【あったかもしれない未来】


 涼介が教室を訪れてから数日が経過したある日の夜。

 雪奈は一人、家の最寄り駅から20分ほど電車に揺られた先にある無人駅のロータリーに居た。


 ポツポツと一定の間隔で灯る、少しばかり頼りない街灯。

 送迎の車は勿論のことタクシーすらも停まっていない駐車場。

 そして、無駄とも思えるほど数だけはある自動販売機。


 雪奈はそんな光景を見て、この辺は変わらないなぁ~。と、心の中で呟く。

 そこは未来で何度も見た光景であり、時間を遡っても尚変わっていない景色だった。


 春斗と同棲を始めた時、金銭的に余裕ができるまで住んでいた場所。

 まだその時は結婚していなくて苗字も違っていれば、左手の薬指にも何も付けていなかった。


 ――ここに来るのも久しぶりだ。


 雪奈はそう心の中で呟くと近くの自動販売機で飲み物を買い周囲を散策するように歩く。

 一歩、また一歩と歩く度に、当時の思い出が自然と浮かんできた。

 

 ――近くのスーパーに買い物に行くときはこの駅前を通って行くんだよね。
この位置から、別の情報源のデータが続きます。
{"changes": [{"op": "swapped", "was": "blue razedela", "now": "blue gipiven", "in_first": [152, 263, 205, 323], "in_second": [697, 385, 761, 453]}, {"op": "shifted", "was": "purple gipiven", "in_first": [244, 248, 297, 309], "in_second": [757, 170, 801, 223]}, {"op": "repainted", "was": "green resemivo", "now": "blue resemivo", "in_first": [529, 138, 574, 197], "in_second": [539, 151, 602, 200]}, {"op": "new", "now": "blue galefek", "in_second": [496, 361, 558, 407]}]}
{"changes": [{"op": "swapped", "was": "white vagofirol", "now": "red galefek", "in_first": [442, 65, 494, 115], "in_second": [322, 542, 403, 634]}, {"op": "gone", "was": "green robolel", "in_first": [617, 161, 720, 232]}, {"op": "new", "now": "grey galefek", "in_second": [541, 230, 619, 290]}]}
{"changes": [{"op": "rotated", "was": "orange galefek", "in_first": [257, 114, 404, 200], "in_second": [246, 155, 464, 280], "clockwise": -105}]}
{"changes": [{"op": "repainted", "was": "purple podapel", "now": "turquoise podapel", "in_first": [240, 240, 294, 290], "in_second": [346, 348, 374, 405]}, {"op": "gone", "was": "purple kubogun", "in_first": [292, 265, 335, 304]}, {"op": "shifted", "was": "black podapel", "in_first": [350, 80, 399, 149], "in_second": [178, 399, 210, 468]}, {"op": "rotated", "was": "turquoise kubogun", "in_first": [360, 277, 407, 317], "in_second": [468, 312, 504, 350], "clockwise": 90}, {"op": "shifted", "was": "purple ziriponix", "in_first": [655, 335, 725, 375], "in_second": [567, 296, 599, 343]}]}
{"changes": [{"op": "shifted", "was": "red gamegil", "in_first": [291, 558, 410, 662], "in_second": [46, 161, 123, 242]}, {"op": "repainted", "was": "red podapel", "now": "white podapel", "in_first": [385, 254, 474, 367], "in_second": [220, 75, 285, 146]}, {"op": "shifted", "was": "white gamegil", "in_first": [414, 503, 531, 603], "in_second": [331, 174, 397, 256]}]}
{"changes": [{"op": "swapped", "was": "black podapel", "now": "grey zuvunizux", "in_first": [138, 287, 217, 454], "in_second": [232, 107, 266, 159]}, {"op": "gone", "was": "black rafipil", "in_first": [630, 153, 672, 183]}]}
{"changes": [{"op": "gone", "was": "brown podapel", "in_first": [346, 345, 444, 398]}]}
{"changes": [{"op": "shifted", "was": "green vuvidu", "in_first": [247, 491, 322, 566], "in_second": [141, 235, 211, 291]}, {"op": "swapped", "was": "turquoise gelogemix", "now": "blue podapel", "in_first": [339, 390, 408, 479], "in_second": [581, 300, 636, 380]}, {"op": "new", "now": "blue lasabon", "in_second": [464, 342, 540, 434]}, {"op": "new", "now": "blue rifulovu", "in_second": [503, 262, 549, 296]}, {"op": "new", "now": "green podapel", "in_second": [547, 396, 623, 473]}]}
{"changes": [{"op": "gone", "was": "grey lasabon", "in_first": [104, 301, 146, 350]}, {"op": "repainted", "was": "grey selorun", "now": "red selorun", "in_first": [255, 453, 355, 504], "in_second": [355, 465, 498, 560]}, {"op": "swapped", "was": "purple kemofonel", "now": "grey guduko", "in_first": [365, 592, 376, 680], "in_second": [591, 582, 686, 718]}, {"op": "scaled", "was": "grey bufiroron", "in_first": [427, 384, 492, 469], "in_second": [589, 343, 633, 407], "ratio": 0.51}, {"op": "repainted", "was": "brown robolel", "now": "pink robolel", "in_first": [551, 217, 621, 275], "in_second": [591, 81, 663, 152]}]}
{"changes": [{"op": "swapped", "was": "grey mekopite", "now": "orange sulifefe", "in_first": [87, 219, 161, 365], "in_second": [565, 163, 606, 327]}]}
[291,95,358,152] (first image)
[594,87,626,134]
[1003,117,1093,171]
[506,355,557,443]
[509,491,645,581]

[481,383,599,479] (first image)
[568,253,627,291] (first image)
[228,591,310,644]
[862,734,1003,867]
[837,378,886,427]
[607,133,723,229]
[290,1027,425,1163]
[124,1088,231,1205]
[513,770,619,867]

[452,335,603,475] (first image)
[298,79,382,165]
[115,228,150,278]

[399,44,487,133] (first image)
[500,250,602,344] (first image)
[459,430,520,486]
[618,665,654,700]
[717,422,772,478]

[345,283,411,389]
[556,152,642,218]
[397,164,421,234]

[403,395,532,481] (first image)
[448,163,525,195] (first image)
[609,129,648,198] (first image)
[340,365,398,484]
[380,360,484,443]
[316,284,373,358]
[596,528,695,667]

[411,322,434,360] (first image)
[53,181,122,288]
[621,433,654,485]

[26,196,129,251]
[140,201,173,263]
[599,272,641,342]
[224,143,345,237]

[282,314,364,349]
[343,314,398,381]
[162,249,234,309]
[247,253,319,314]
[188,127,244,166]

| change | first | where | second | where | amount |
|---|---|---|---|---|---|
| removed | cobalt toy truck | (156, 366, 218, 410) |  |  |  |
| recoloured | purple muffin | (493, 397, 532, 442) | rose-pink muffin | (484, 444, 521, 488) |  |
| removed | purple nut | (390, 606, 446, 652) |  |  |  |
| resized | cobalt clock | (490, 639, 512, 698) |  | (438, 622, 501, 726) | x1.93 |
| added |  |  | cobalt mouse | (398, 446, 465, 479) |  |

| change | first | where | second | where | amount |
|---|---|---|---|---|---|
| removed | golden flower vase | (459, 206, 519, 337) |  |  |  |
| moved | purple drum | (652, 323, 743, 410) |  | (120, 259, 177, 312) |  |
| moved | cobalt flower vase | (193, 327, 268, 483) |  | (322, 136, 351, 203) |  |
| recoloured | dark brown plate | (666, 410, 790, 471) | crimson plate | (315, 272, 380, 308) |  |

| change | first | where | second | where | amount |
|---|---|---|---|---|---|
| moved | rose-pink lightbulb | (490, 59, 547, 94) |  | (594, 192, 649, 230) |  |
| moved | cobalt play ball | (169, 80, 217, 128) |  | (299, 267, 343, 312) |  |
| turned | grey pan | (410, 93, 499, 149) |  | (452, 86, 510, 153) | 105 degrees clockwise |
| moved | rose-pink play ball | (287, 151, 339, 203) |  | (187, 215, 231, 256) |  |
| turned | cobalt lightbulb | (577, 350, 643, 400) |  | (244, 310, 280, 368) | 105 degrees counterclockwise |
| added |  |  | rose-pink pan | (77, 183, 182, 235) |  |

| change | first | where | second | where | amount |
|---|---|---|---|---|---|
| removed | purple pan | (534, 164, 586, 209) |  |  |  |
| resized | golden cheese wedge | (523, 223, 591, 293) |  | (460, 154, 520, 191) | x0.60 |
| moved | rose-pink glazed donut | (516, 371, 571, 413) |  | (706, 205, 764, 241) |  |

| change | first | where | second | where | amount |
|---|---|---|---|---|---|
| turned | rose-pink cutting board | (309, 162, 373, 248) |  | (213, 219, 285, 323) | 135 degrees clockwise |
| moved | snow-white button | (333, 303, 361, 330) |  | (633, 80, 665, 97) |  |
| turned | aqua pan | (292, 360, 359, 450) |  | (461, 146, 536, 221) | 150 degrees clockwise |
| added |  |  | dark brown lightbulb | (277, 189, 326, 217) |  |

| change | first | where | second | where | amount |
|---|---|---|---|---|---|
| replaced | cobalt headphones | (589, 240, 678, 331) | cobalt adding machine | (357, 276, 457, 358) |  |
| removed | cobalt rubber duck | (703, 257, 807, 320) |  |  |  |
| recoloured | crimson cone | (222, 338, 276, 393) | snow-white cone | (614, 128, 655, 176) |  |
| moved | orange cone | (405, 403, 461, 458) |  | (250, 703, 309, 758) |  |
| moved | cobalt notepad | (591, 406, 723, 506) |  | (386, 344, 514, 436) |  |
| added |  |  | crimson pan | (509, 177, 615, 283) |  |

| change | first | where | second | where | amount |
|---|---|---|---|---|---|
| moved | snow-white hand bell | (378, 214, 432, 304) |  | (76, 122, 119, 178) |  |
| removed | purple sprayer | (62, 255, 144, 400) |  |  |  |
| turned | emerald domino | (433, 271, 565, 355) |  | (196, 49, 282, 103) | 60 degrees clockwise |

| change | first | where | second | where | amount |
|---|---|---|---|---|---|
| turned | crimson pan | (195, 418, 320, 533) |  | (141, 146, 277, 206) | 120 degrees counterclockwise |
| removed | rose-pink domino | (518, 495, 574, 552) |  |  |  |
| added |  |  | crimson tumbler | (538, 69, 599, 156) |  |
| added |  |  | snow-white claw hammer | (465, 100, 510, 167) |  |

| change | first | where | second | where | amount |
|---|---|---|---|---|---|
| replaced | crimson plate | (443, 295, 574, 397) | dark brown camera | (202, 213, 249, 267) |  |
あの時も車は持ってたけど、今と違って歩くのも苦じゃなかったからよく歩いて行ってたっけ。


 当時の記憶と今の景色を比べながら、気の向くままに歩く雪奈。

 気付けばその足は昔住んでいた場所へと向かっていた。

 

 小さな公園を中心に広がる閑静な住宅街の一角。

 古びた木造アパートの二階、左から三番目の部屋。

 

 雪奈はアパートの前に立つと、昔住んでいた部屋のドアに目を向けた。


「この時間で電気が付いてないってことは誰も住んでないのかな」


 そんな独り言を吐きながら足を踏み入れ、住人が居るか確認したくなる衝動を抑える雪奈。

 流石に女子高生が一人、夜に人様が住んでいる敷地内に入るのは良くないだろう。


 ――それにしても……やっぱり古いなぁ~。築年数どれくらいだっけ?


 この場所に住むのはこれから数年後の未来。

 それなのに、目の前にあるアパートは時代を感じさせるほど古いものだった。


 ――あの頃は本当にお金が無くて……でも、それでも一緒に住みたくて……。不動産の人に沢山相談してこの部屋を見つけたんだよね。


 雪奈は昨日の事のように思い出せる春斗との日々に口角を上げる。

 その時間は本当に楽しかった。

 金銭的に苦しいながらも、工夫一つで過ごした日々。

 

 ――ハルには本当に感謝だ。"生活レベルを下げて"まで一緒に居てくれたんだから……。もしもハルが私と一緒に居ない選択を取っていたら……どうなってたんだろう。


 あったかもしれない可能性について考える。

 思えば春斗と雪奈の関係は偶然の連続がもたらしたものだった。

 運命的なものでも無ければ、必然的なものでも無かった。


 ずっと不参加だった春斗がたまたま来た同窓会。

 あの時は莉穂と遥が予定があって来れなくて……雪奈自身も色々あり、話し相手が居ない状況の中、たまたま雪奈の隣に座ったのが春斗だったのだ。


 それから気付けば二人で会うようになり、恋人になり、夫婦となった。

 まさか再会した時は結婚することになるなんて思っていなかったが、人生とは不思議なもので一つの些細な出来事が未来へと直結するものである。

 だからこそつい思ってしまうのだ。

 もしもその些細な出来事が無ければ……と。


 同窓会に春斗が来なければ。

 莉穂や遥に用事がなければ。

 そして、その時に隣の席に座らなければ。


 挙げればキリがない。

 もしもお互いに記憶を失った状態で時間を遡っていたら、二人は結ばれなかっただろう。

 そして、そんな未来が実際に訪れていたとしたら……。


 つい想像してしまい、自然と涙が頬を伝う。


 あったかもしれない未来。

 春斗と結ばれなかった未来。

 それは雪奈にとって最悪とも言えるものだった。


 これは可能性の話だ。

 しかし、最も可能性のあったと言える未来。


 高野雪奈の結婚相手。

 それが河野春斗ではなく――。


 谷口涼介。

 その男の可能性があったのだ。